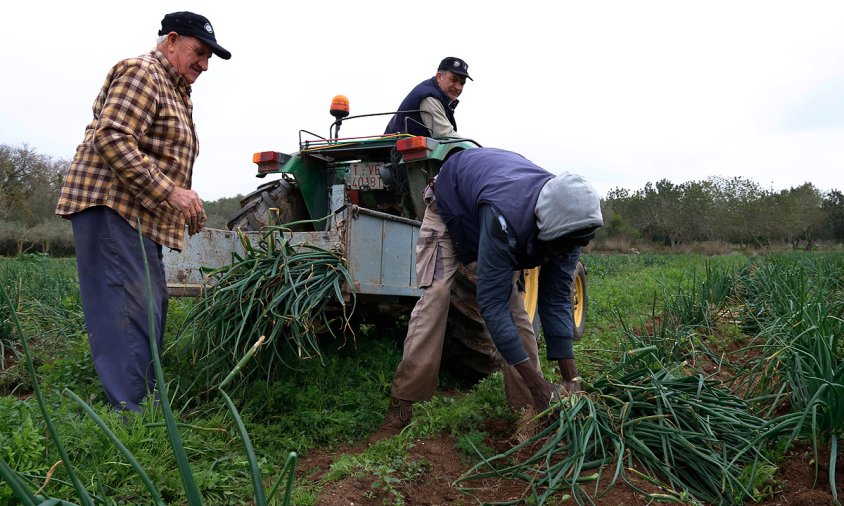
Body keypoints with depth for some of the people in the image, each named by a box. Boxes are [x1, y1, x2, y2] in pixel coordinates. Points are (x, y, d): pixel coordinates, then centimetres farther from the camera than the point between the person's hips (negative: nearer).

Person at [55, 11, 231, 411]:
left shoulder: (176, 92, 24)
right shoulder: (141, 73, -7)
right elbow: (112, 139, -20)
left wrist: (183, 200, 13)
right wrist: (170, 191, -21)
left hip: (142, 216, 11)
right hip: (111, 207, -10)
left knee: (152, 309, 10)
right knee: (130, 313, -14)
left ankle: (144, 400, 19)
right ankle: (132, 415, -12)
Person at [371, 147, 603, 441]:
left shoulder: (565, 226, -27)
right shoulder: (504, 219, -47)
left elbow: (557, 300, -20)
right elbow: (492, 304, -43)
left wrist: (571, 379, -24)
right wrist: (537, 383, -42)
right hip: (451, 206, -5)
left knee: (515, 303, -7)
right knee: (435, 295, -22)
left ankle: (528, 406, 2)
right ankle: (400, 409, -17)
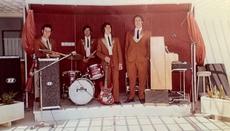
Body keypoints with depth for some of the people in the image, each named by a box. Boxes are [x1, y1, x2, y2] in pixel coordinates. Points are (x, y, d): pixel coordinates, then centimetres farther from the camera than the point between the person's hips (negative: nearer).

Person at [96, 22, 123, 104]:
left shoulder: (116, 39, 13)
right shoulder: (100, 40, 9)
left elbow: (119, 51, 9)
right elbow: (98, 52, 4)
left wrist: (120, 63, 1)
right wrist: (104, 57, -15)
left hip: (115, 62, 1)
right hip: (106, 63, -1)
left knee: (115, 80, -5)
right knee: (107, 81, 1)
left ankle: (116, 99, -1)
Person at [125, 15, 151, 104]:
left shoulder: (147, 33, 12)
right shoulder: (129, 34, 15)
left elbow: (149, 46, 9)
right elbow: (126, 46, 13)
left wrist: (147, 57, -2)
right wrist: (126, 58, 4)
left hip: (143, 59, -1)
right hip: (131, 59, 1)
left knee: (142, 78, 1)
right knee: (131, 79, 3)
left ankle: (141, 96, 12)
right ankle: (131, 96, 12)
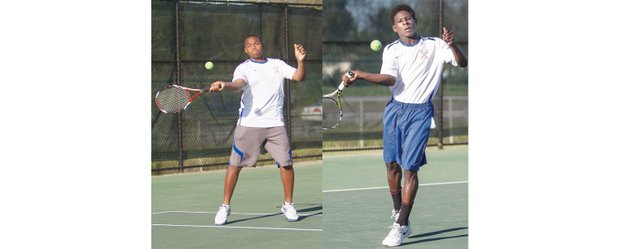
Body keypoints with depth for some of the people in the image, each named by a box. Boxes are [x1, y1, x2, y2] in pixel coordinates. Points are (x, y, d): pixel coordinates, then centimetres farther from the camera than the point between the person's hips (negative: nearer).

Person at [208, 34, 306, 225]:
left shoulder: (277, 64, 12)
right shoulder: (243, 68, 2)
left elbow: (299, 77, 4)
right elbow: (238, 85, -18)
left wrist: (300, 61, -15)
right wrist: (224, 85, -40)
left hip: (275, 124, 2)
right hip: (249, 123, -2)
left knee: (286, 162, -4)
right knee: (235, 164, -2)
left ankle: (288, 205, 12)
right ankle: (225, 206, 7)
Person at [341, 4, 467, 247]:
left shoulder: (434, 45, 3)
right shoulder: (391, 50, 5)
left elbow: (462, 63, -2)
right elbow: (390, 78, -10)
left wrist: (452, 45, -22)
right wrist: (360, 75, -26)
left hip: (420, 113, -3)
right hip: (395, 109, 3)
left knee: (409, 168, -8)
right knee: (392, 164, 8)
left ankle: (401, 225, -5)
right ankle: (398, 211, 29)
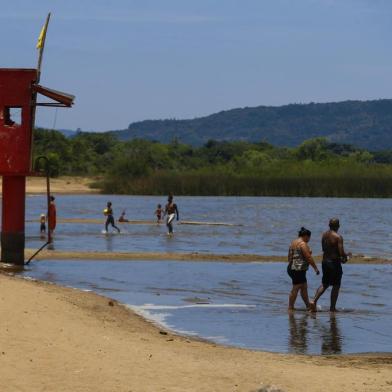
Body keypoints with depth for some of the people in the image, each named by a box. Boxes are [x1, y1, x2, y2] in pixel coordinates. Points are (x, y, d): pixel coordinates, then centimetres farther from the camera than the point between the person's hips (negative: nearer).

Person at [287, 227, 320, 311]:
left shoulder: (293, 243, 16)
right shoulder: (303, 244, -13)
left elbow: (289, 257, 20)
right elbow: (308, 257, -16)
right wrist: (315, 268, -11)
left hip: (291, 268, 10)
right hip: (299, 269, -10)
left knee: (304, 287, 15)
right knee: (296, 288, -5)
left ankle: (308, 306, 19)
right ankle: (290, 307, -3)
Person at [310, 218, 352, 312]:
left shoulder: (324, 235, 5)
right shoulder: (338, 237, -15)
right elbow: (341, 253, -20)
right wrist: (346, 256, 4)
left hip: (325, 261, 6)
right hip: (334, 263, -6)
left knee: (324, 284, 17)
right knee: (336, 286, 7)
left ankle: (314, 301, 0)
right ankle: (332, 307, 8)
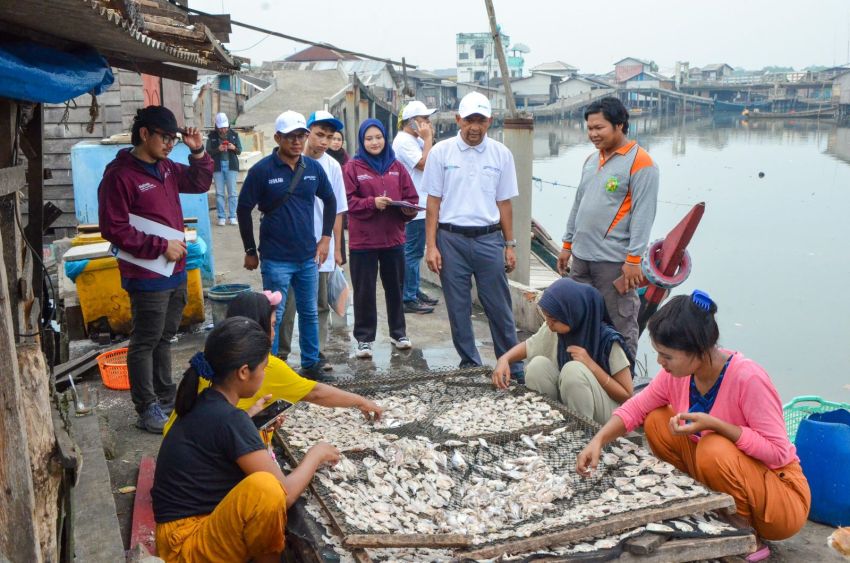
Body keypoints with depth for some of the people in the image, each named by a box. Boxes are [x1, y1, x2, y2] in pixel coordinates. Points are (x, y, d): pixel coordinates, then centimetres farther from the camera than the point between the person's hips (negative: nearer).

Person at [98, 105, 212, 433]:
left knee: (165, 338, 18)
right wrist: (161, 247, -17)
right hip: (147, 277, -8)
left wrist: (198, 152, 5)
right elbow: (114, 229, -19)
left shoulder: (165, 168, 9)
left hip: (175, 271, 8)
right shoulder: (119, 175, -15)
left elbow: (199, 184, 23)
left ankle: (166, 399, 31)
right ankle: (148, 410, 11)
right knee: (145, 343, 1)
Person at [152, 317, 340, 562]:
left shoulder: (206, 403, 4)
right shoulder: (228, 419, -22)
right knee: (264, 488, -30)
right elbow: (285, 494, -19)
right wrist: (316, 453, -3)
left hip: (200, 524, 10)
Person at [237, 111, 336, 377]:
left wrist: (326, 237, 10)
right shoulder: (262, 170, -10)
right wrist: (250, 251, -2)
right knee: (274, 316, 1)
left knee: (309, 312, 14)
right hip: (276, 259, -4)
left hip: (308, 256, 5)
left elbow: (330, 200, 16)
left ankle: (311, 363, 28)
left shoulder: (313, 167, 2)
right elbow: (244, 210, -4)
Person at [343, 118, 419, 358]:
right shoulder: (352, 168, -2)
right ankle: (364, 339, 12)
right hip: (363, 240, -3)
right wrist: (372, 203, -21)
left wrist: (406, 207, -13)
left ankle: (398, 332, 27)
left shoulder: (397, 167, 8)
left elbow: (412, 199, 8)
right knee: (364, 291, 3)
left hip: (394, 238, 3)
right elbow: (348, 201, -8)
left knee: (395, 288, 12)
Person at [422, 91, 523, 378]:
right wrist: (431, 246, -3)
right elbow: (433, 202, 2)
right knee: (458, 309, 7)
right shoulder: (441, 152, 1)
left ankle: (513, 365, 16)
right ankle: (470, 365, 21)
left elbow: (504, 203, 9)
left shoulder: (501, 154, 4)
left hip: (489, 238, 0)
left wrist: (510, 245, 7)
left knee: (499, 307, 4)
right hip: (451, 239, 0)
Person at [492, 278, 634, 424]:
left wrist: (591, 365, -26)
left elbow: (627, 395, -17)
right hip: (566, 412, 5)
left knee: (573, 370, -30)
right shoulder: (553, 329, -7)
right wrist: (504, 359, -10)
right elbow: (527, 346, 11)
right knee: (538, 364, -18)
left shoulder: (608, 340, -21)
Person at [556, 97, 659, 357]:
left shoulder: (639, 162, -10)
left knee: (621, 326, 0)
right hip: (582, 257, 8)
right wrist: (568, 244, 19)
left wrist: (633, 259, -19)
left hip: (614, 261, -8)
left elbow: (643, 214, -15)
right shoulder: (591, 160, 15)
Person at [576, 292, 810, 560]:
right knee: (657, 421, -6)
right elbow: (635, 408, -1)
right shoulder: (676, 373, -10)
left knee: (714, 449, -34)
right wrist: (598, 441, -17)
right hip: (722, 475, 6)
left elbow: (778, 452, -25)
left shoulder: (748, 379, -29)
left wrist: (714, 424, -34)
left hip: (780, 491, -6)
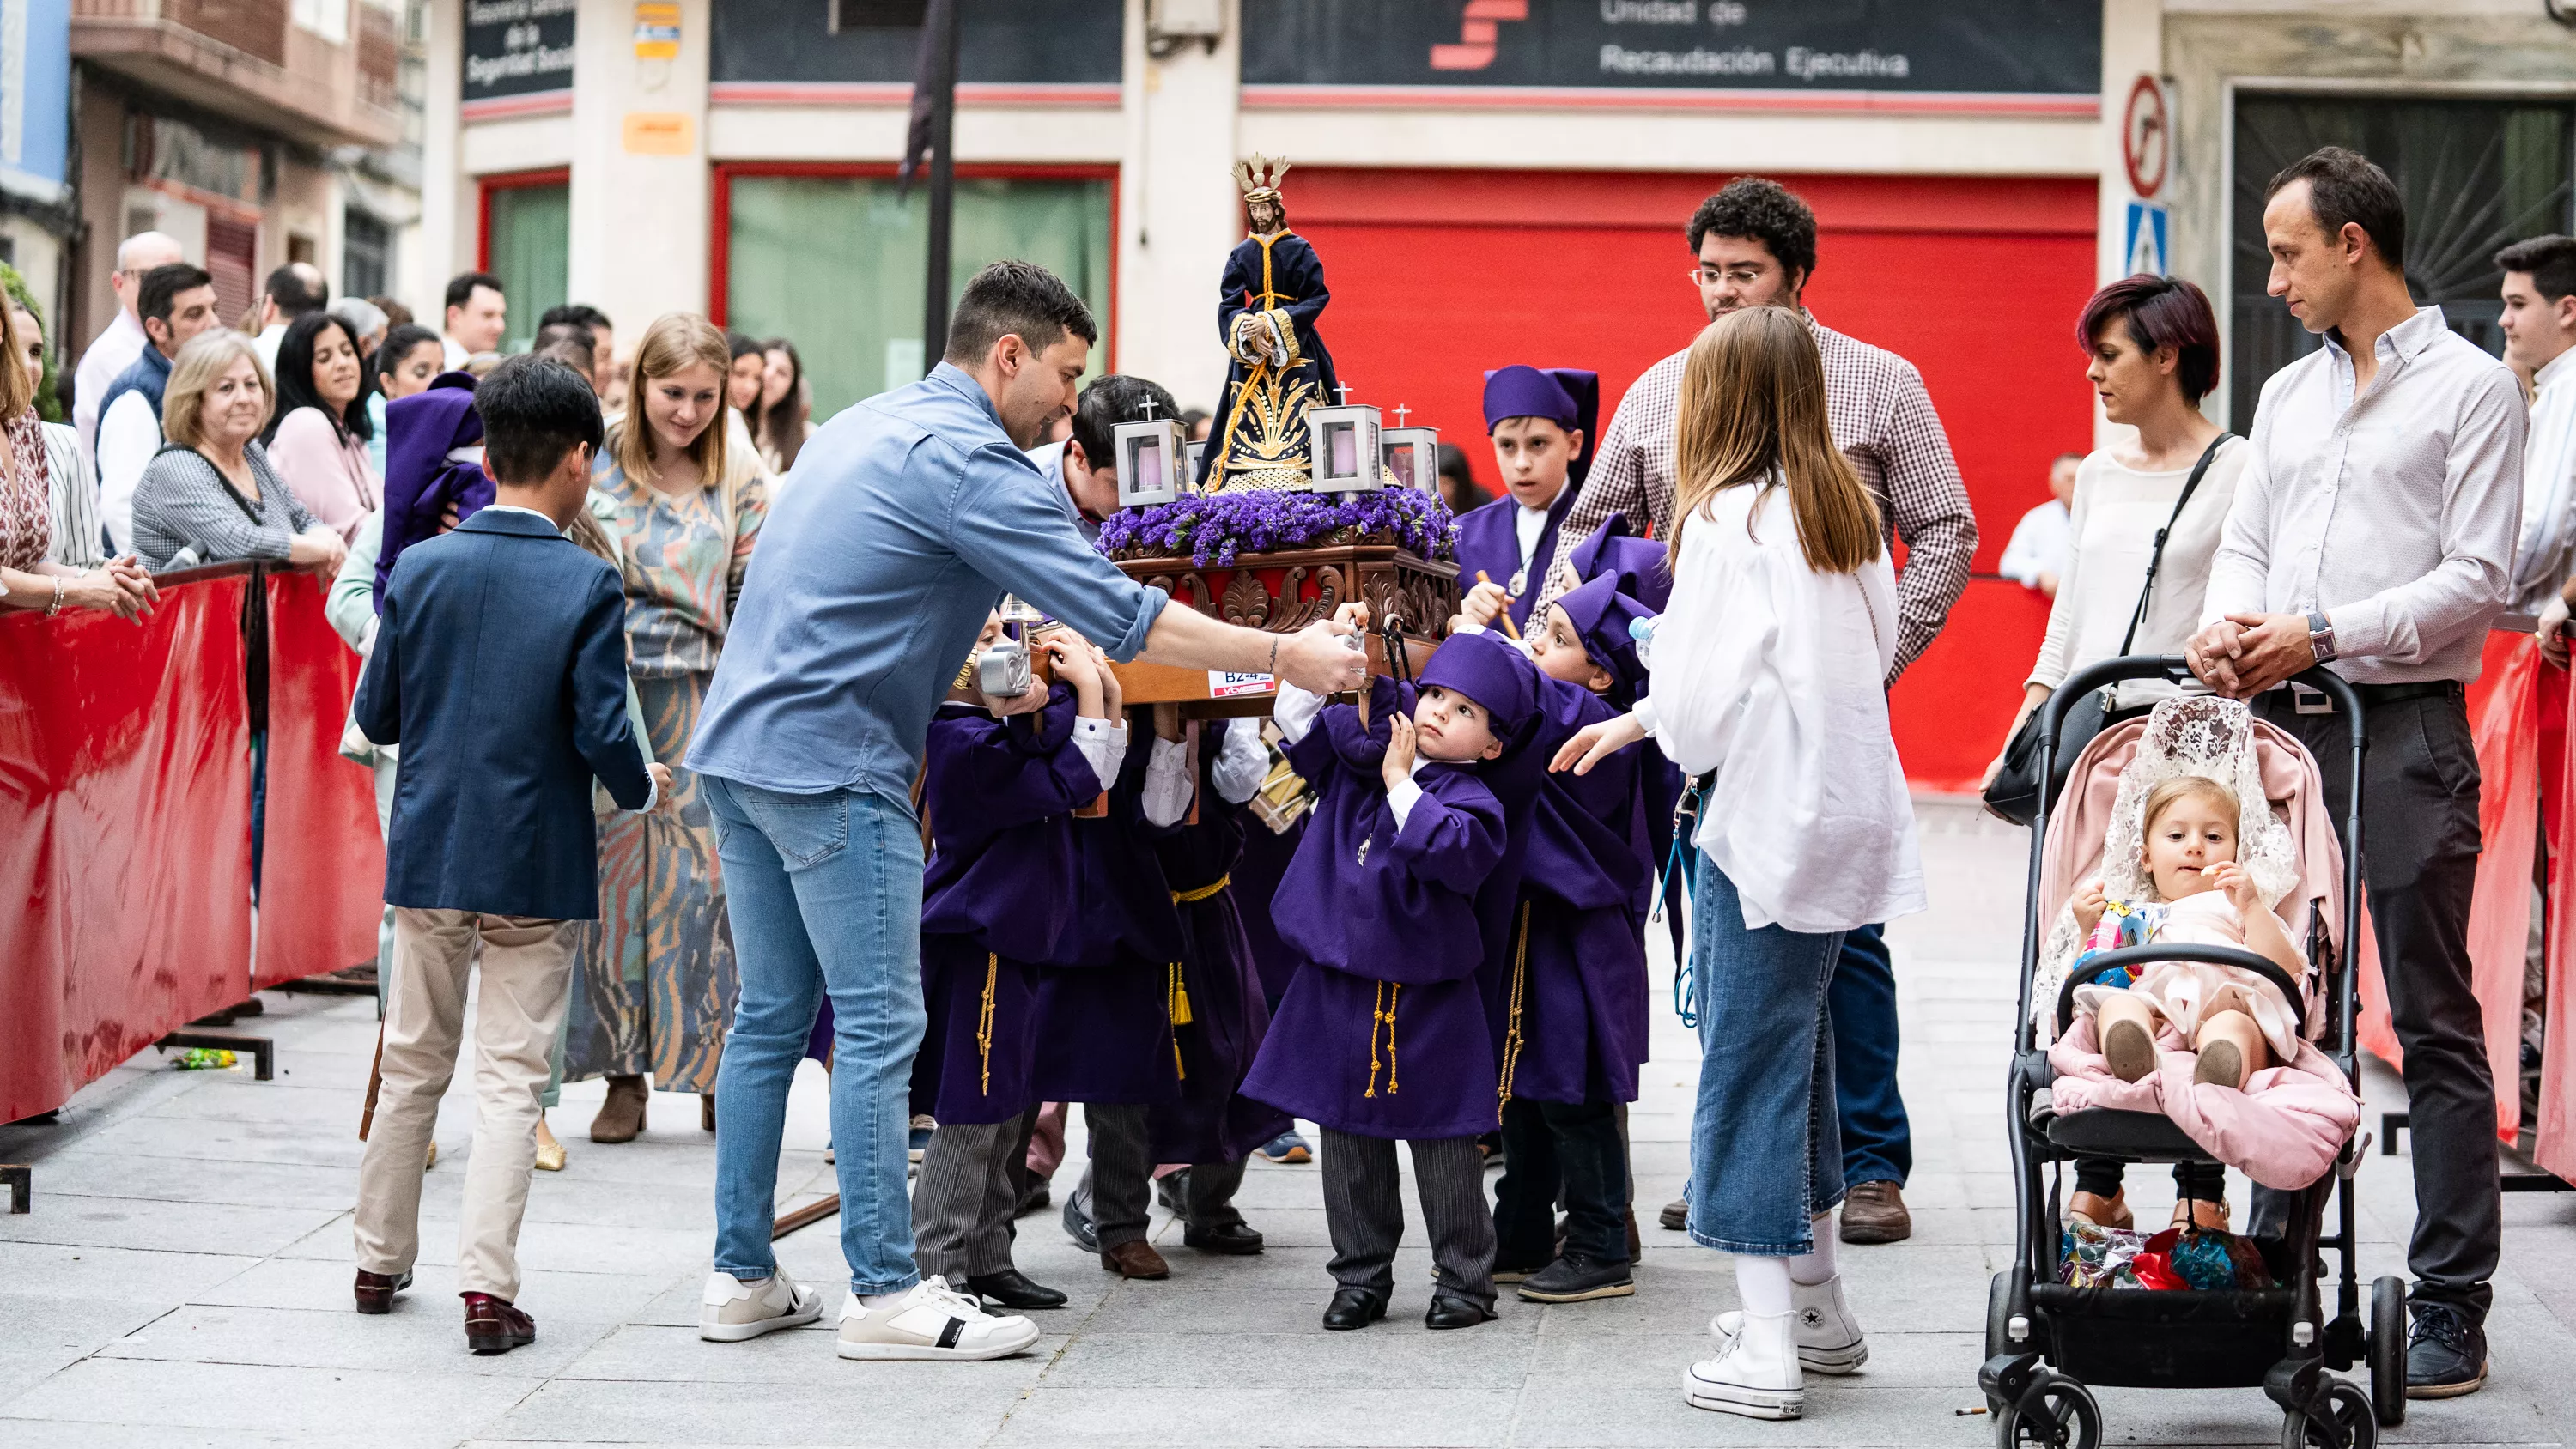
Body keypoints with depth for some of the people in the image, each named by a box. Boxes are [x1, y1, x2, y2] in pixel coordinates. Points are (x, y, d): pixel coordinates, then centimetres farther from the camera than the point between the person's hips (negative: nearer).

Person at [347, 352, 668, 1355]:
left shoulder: (421, 568, -1)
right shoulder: (587, 585, -11)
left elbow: (375, 715, 3)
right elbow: (602, 733, -13)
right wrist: (643, 787, 7)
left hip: (427, 853, 3)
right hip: (536, 862, -3)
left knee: (412, 1064, 17)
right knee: (509, 1076, 1)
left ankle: (381, 1260, 27)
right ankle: (486, 1283, -7)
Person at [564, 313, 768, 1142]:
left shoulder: (739, 484, 8)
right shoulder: (596, 468, 4)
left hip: (703, 696, 0)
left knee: (710, 873, -4)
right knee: (614, 871, -1)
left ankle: (718, 1072, 6)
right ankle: (623, 1073, 7)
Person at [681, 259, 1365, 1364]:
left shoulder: (864, 425, 18)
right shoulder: (966, 460, -12)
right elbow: (1120, 616, -15)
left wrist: (978, 677, 22)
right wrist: (1285, 657, -9)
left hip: (739, 746, 10)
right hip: (832, 765, -9)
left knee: (769, 1018, 12)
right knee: (878, 1027, -6)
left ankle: (740, 1271, 15)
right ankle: (884, 1292, -6)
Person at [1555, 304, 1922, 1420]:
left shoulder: (1725, 521, -14)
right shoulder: (1848, 511, 9)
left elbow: (1700, 701, -17)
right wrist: (1634, 723, 22)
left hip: (1769, 815, -8)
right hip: (1851, 806, 8)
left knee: (1748, 1057, -2)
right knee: (1797, 1044, 19)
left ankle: (1767, 1349, -2)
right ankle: (1817, 1305, 29)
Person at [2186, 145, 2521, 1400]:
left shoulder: (2470, 389, -2)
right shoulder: (2288, 394, 18)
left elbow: (2478, 576, -9)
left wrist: (2322, 632, -15)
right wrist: (2224, 623, -6)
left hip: (2404, 730, -6)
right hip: (2281, 725, 6)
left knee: (2434, 1022, -3)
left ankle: (2451, 1307, -1)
============
TASK REQUIREMENTS | Copy the records again, starting at the line with "right hip: (131, 59, 1)" and ending at the line with "right ankle: (332, 307, 8)", and shift every number in each keypoint's answer (both pixel coordinates and the depth) up by 118, keeping all other lines as they are. Leave the pictures out.

EXPECTED OUTPUT |
right hip: (249, 177, 119)
left knee: (260, 196, 119)
right knee: (249, 197, 121)
left ankle: (259, 214, 130)
right ankle: (249, 214, 130)
Body keypoints with depth for some of the people in the image, each named by a box. Boxes are [x1, y1, x2, y2] in pixel coordinates. Points are (x, y, d): pixel coordinates, then centimetres farther from the camera than the point between the person's hips (negative: nearer).

Person at [208, 34, 306, 225]:
left shoulder: (395, 182, 130)
right shoulder: (361, 186, 120)
left elbow: (417, 195, 122)
right elbow: (356, 203, 100)
left wrist: (418, 179, 103)
right wrist: (342, 203, 78)
left hip: (393, 242, 120)
right hip: (367, 241, 116)
left knee: (404, 280, 114)
right knee: (353, 282, 116)
left ankle: (406, 323, 130)
right ankle: (343, 324, 125)
Person at [341, 4, 467, 247]:
left shoulder: (552, 163, 121)
right shoulder: (509, 168, 123)
left elbow: (580, 181, 116)
right elbow: (508, 196, 108)
left wrist: (570, 163, 96)
right wrist: (478, 193, 92)
left hip: (538, 231, 115)
right hip: (513, 227, 121)
left knee: (527, 286, 110)
right knee: (510, 282, 126)
left ankle: (519, 343, 113)
right ankle: (516, 329, 147)
Body keypoints with depth for some of the people in the image, each named by a box. Boxes are [x1, y1, x2, y2] in pixel coordinates. Points are (x, y, d): pixel coordinates, then centimetres farther from the camera than the point between the person's hips (negative: nearer).

Person at [287, 227, 320, 311]:
left shoulder: (411, 361, 134)
right shoulder: (421, 362, 105)
left elbow: (407, 375, 138)
right elbow: (426, 375, 102)
right wrist: (433, 386, 107)
left hip: (409, 386, 128)
right hip: (417, 387, 108)
left knee: (422, 405, 133)
right knee: (414, 406, 113)
left ankle: (426, 424, 137)
right ankle: (408, 425, 115)
Person at [310, 218, 352, 312]:
left shoulder: (442, 353, 123)
right shoulder: (456, 355, 103)
right elbow: (459, 371, 98)
right wrist: (464, 374, 122)
left hip: (443, 379, 124)
right hip: (452, 381, 112)
left knee: (442, 402, 135)
right knee: (454, 404, 125)
left ankle: (432, 419, 118)
right ankle: (450, 425, 126)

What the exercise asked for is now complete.